GIVEN RECORDS
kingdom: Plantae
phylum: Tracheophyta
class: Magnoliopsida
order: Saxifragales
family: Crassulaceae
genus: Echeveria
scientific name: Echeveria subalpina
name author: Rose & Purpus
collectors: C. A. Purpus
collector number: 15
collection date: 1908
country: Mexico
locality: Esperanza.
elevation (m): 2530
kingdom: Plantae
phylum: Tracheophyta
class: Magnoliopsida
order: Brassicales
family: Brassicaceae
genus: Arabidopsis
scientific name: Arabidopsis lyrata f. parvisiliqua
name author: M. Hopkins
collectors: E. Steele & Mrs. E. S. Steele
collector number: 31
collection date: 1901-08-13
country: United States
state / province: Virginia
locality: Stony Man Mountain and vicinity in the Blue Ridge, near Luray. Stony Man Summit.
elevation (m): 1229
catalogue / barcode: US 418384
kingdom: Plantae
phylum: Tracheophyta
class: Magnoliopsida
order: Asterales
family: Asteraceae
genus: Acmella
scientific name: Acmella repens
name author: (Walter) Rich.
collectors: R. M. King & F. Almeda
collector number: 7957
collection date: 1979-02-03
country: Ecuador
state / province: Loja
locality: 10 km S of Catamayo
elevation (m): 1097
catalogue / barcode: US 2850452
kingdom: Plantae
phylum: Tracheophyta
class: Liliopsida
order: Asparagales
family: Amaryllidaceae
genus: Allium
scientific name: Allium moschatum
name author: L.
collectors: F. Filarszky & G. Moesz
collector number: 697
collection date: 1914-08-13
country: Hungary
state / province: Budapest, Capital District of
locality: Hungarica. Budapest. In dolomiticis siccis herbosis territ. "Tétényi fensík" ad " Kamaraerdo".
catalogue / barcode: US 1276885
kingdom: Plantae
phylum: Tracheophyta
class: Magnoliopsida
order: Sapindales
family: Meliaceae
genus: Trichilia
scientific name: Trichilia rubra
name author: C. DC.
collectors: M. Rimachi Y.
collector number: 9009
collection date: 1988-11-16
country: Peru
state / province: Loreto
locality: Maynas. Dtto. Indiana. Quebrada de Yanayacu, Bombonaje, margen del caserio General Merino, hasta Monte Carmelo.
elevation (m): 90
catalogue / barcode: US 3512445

REQUIRED WORK
Quote the lines of the listing from the very first line down to and including the line containing "collection date: 1908".

TASK RESULT
kingdom: Plantae
phylum: Tracheophyta
class: Magnoliopsida
order: Saxifragales
family: Crassulaceae
genus: Echeveria
scientific name: Echeveria subalpina
name author: Rose & Purpus
collectors: C. A. Purpus
collector number: 15
collection date: 1908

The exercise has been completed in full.